Court Opinion

ID: 9505973
Source: CourtListenerOpinion
Date Created: 2023-08-06 20:34:43.338544+00
Date Added: 2024-06-11T09:06:36.121721
License: Public Domain

BAXTER, J., Concurring.
The majority holds, in accordance with People v. Anderson (2009) 47 Cal.4th 92, 102, 115 [97 Cal.Rptr.3d 77, 211 P.3d 584], that convictions of specified sex offenses against more than one victim are an essential predicate to the jury’s authority to adjudicate the “One Strike” multiple-victim allegation. (Pen. Code, § 667.61, subds. (b), (e)(4).) Thus, once the trial court determined that the first jury in this case had hopelessly deadlocked as to all of the charged offenses involving the second victim, the jury had no legal authority to adjudicate the multiple-victim allegation. *543Accordingly, any finding the jury purported to render as to the multiple-victim allegation “had no double jeopardy consequences, and defendant’s retrial on that allegation was not unconstitutional.” (Maj. opn., ante, at p. 536.)
I agree with the majority’s conclusion, which is sufficient to answer the question presented for review: “Whether double jeopardy bars retrial as to a multiple-victim allegation that the first jury never reached because no verdict was received, and was never resolved because the jury deadlocked on the underlying offenses?”

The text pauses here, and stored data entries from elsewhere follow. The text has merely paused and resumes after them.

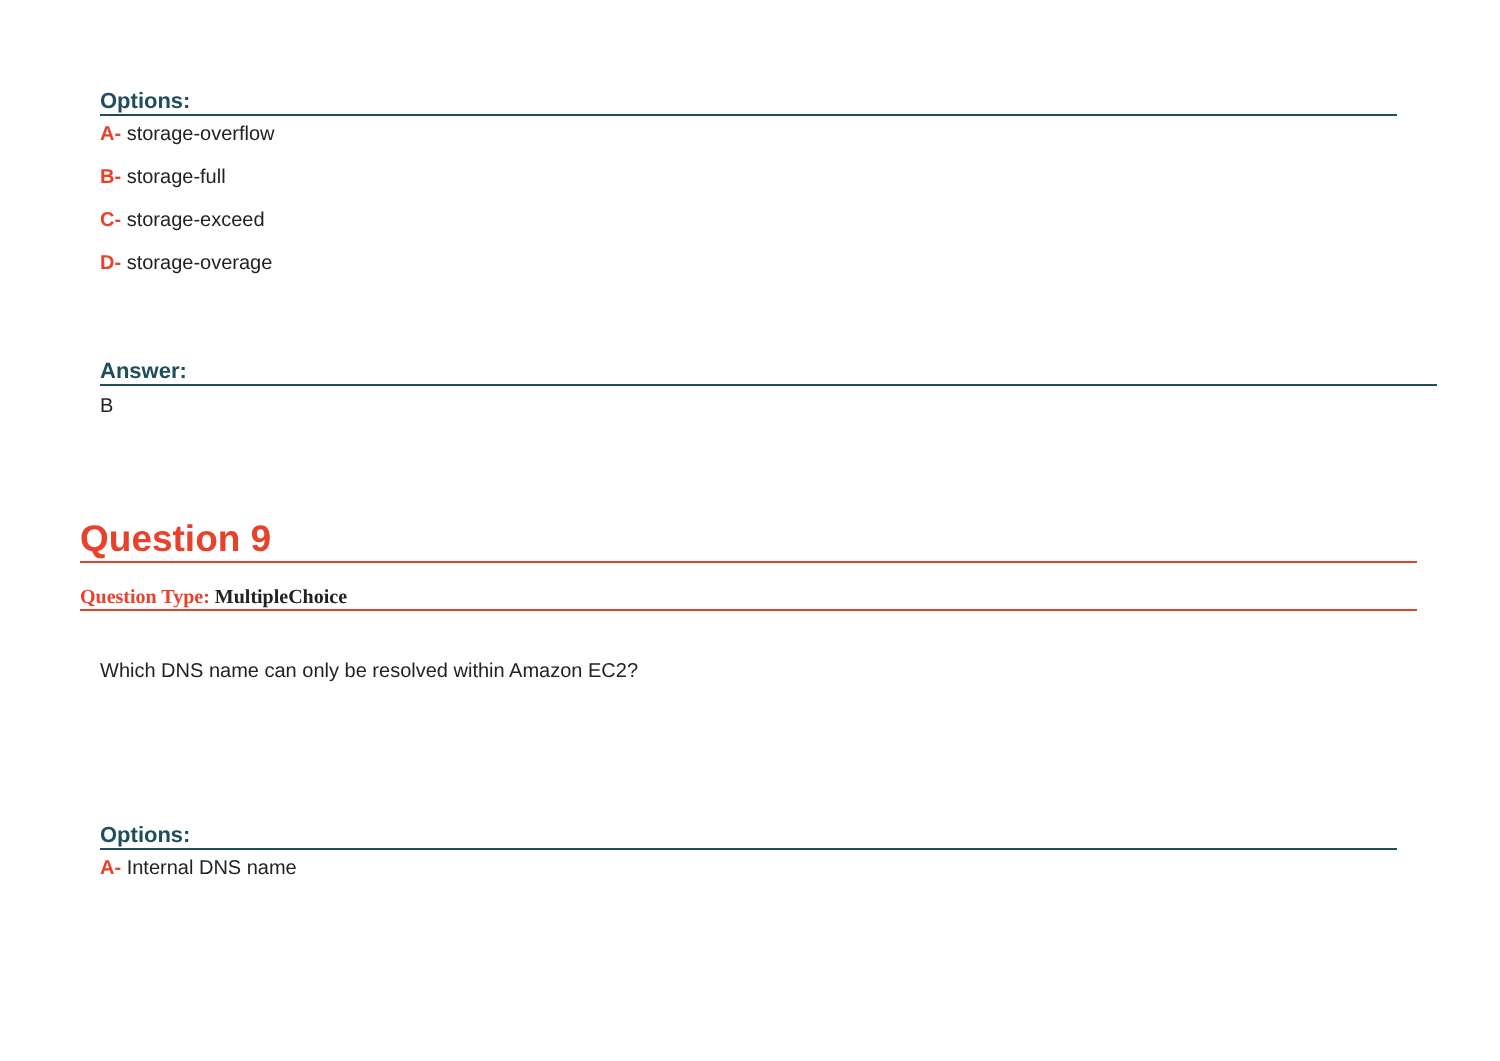Options:
A- storage-overflow
B- storage-full
C- storage-exceed
D- storage-overage
Answer:
B
Question 9
Question Type: MultipleChoice
Which DNS name can only be resolved within Amazon EC2?
Options:
A- Internal DNS name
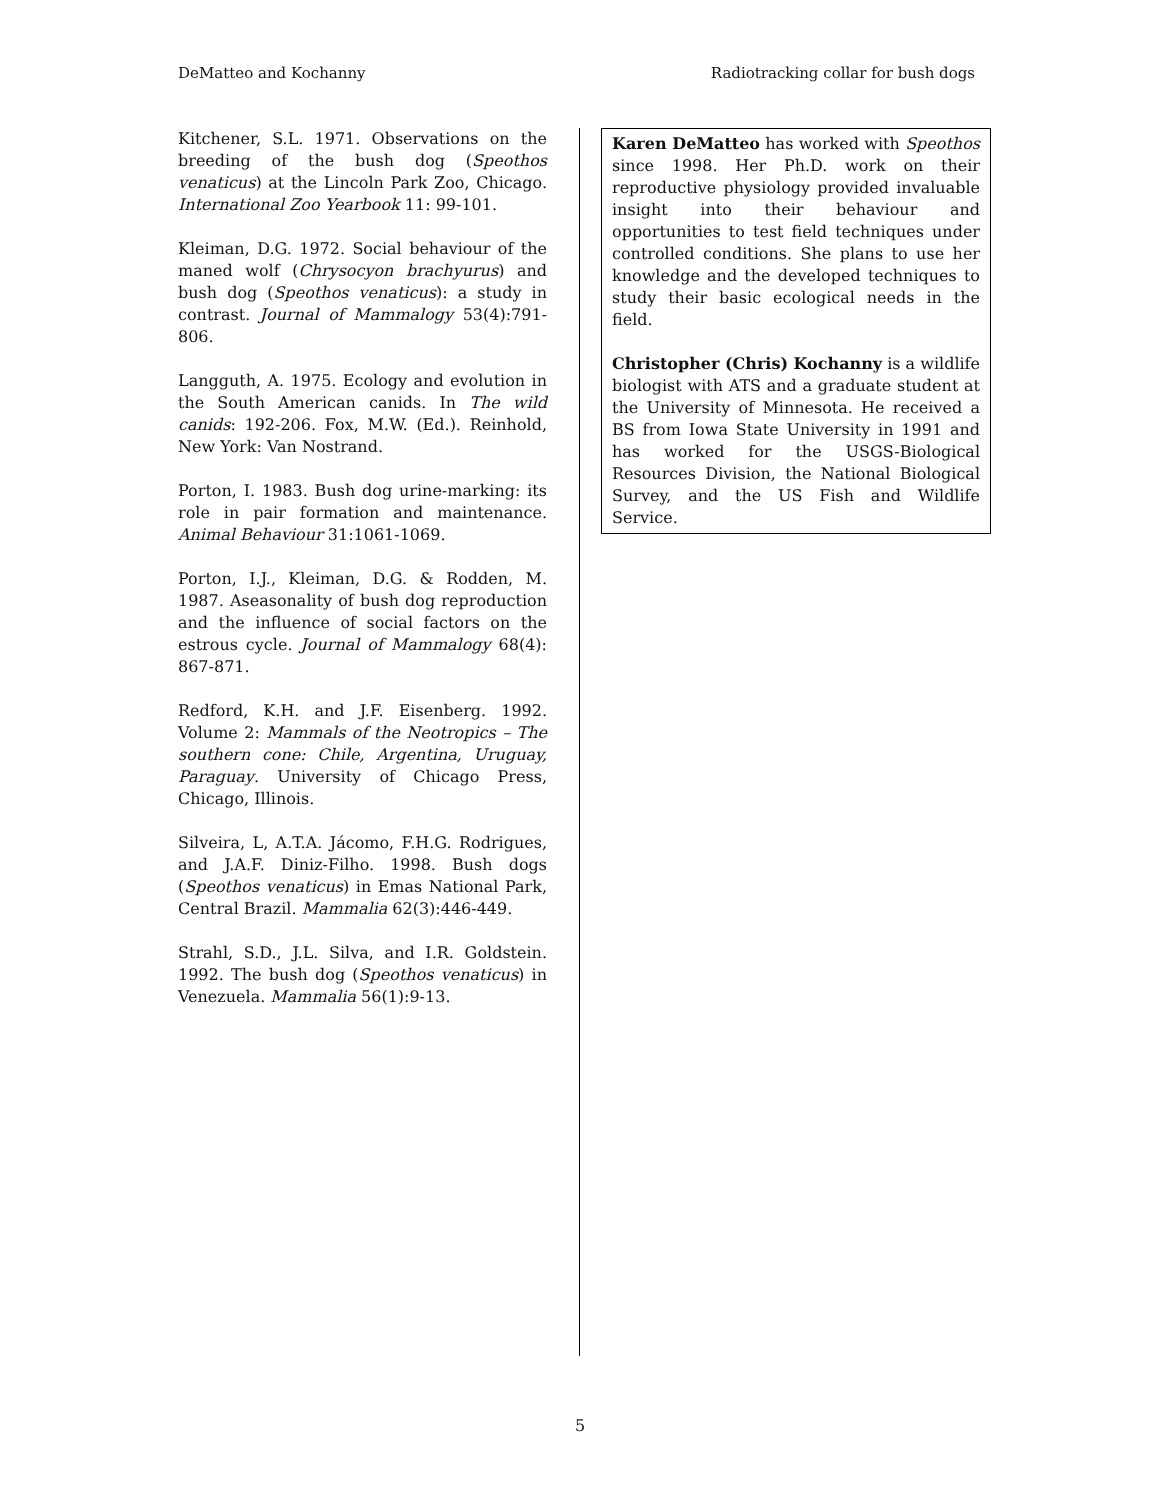DeMatteo and Kochanny Radiotracking collar for bush dogs
Kitchener, S.L. 1971. Observations on the breeding of the bush dog (Speothos venaticus) at the Lincoln Park Zoo, Chicago. International Zoo Yearbook 11: 99-101.
Kleiman, D.G. 1972. Social behaviour of the maned wolf (Chrysocyon brachyurus) and bush dog (Speothos venaticus): a study in contrast. Journal of Mammalogy 53(4):791-806.
Langguth, A. 1975. Ecology and evolution in the South American canids. In The wild canids: 192-206. Fox, M.W. (Ed.). Reinhold, New York: Van Nostrand.
Porton, I. 1983. Bush dog urine-marking: its role in pair formation and maintenance. Animal Behaviour 31:1061-1069.
Porton, I.J., Kleiman, D.G. & Rodden, M. 1987. Aseasonality of bush dog reproduction and the influence of social factors on the estrous cycle. Journal of Mammalogy 68(4): 867-871.
Redford, K.H. and J.F. Eisenberg. 1992. Volume 2: Mammals of the Neotropics – The southern cone: Chile, Argentina, Uruguay, Paraguay. University of Chicago Press, Chicago, Illinois.
Silveira, L, A.T.A. Jácomo, F.H.G. Rodrigues, and J.A.F. Diniz-Filho. 1998. Bush dogs (Speothos venaticus) in Emas National Park, Central Brazil. Mammalia 62(3):446-449.
Strahl, S.D., J.L. Silva, and I.R. Goldstein. 1992. The bush dog (Speothos venaticus) in Venezuela. Mammalia 56(1):9-13.
Karen DeMatteo has worked with Speothos since 1998. Her Ph.D. work on their reproductive physiology provided invaluable insight into their behaviour and opportunities to test field techniques under controlled conditions. She plans to use her knowledge and the developed techniques to study their basic ecological needs in the field.
Christopher (Chris) Kochanny is a wildlife biologist with ATS and a graduate student at the University of Minnesota. He received a BS from Iowa State University in 1991 and has worked for the USGS-Biological Resources Division, the National Biological Survey, and the US Fish and Wildlife Service.
5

As guidance in future cases, I believe we should also explain what the trial court is authorized to do when, as here, a jury purports to make a finding on a penalty allegation even though the jury has hopelessly deadlocked as to the essential predicate to its adjudication of that allegation. The prescription is simple. When a jury has hopelessly deadlocked as to the offense or offenses that are an essential predicate to the adjudication of a penalty allegation, the trial court is authorized to declare a mistrial not only as to the predicate offense or offenses on which the jury has deadlocked, but also as to the penalty allegation. A jury that has deadlocked on the predicate offense or offenses “has no basis for deciding, and thus no statutory authority to decide,” the penalty allegation, and a purported finding on that allegation, whether true or not true, can have no legal effect. (Maj. opn., ante, at p. 535.) A declaration of a mistrial in such circumstances poses no “likelihood of a trial court unduly, even if inadvertently, influencing the jury to reach a particular outcome.” (Id. at p. 531.) Nor does a mistrial present a “risk of jury coercion” (ibid.), invite an inquiry “ ‘into a jury’s thought processes’ ” (id. at p. 532), or create a conflict with the “ ‘general rule’ ” that “ ‘inherently inconsistent verdicts are allowed to stand’ ” (ibid.).
The trial court here did eventually declare a mistrial as to the deadlocked counts and as to the One Strike allegation. For the reasons I have explained, the record provides sufficient justification for that ruling. (See Arizona v. Washington (1978) 434 U.S. 497, 505, 516-517 [54 L.Ed.2d 717, 98 S.Ct. 824].) Thus, jeopardy did not terminate, and retrial was not barred. (Richardson v. United States (1984) 468 U.S. 317, 325-326 [82 L.Ed.2d 242, 104 S.Ct. 3081].) Allowing retrial of the One Strike allegation in these circumstances “accords recognition to society’s interest in giving the prosecution one complete opportunity to convict those who have violated its laws.” (Arizona v. Washington, supra, at p. 509.) As the high cojirt has emphasized, “[t]he interests of the public in seeing that a criminal prosecution proceed to *544verdict, either of acquittal or conviction, need not be forsaken by the formulation or application of rigid rules that necessarily preclude the vindication of that interest.” (Illinois v. Somerville (1973) 410 U.S. 458, 463 [35 L.Ed.2d 425, 93 S.Ct. 1066].)
Cantil-Sakauye, C. J., Chin, J., and Corrigan, J., concurred.